Is that how infants long for milk? Of course not! They demand it, they cry out for it, they act like they’re instantly going to die if they don’t have milk now, now, NOW! If they don’t have their milk, nothing will satisfy them until they do.
My friends, if we are going to have a pure love for each other that is at a fever pitch, that is boiling over, we need to realize just how desperately we need to feed our souls with the word of God. The Bible is the channel through which God accomplishes his work in our lives. It is the way that he offers his promises to a whole new generation. It is the way that he corrects our thinking so that we can be transformed by the renewing of our minds. It is the way that he points out our faults and our flaws so we can put them away and grow in a different direction – grow until this salvation that God has given to us actually starts to have a good fit on us, so that the status of being a child of God actually comes to fit us rather well.
Peter closes this little section in verse three with another motivation for all of this that is a stroke of rhetorical genius. He says that we should put away sinful things and long for the pure spiritual milk “if indeed you have tasted that the Lord is good.”

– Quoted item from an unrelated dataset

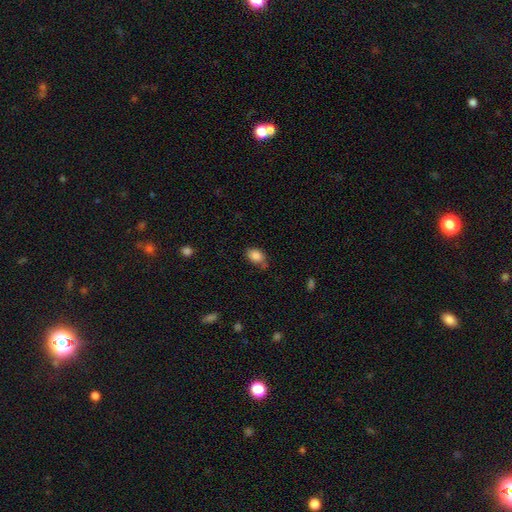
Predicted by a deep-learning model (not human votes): Smooth or featured? smooth (86%)
How rounded? in between (80%)
Merging? none (60%)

Peter isn’t really questioning his audience’s experience with the Lord so much as he is drawing them in to have them reaffirm it. When we read these words, the idea is that we will say, “Wait a minute! What do you mean ‘if indeed?’ I’ve tasted that the Lord is good!”
When I make that affirmation, what have I just done? I’ve just taken Peter’s bait! I’ve just affirmed that what he said is true, and that I really should live the way he is describing. If I have tasted that the Lord is good, how can I do anything but long for his pure spiritual milk? Any other response would be improper, so with this little rhetorical flourish, Peter leaves us with no choice but to agree that we should love one another earnestly from a pure heart and long for the pure milk of God’s word. Any other response toward our good Lord would be improper. May God help us to have such loving and such longing!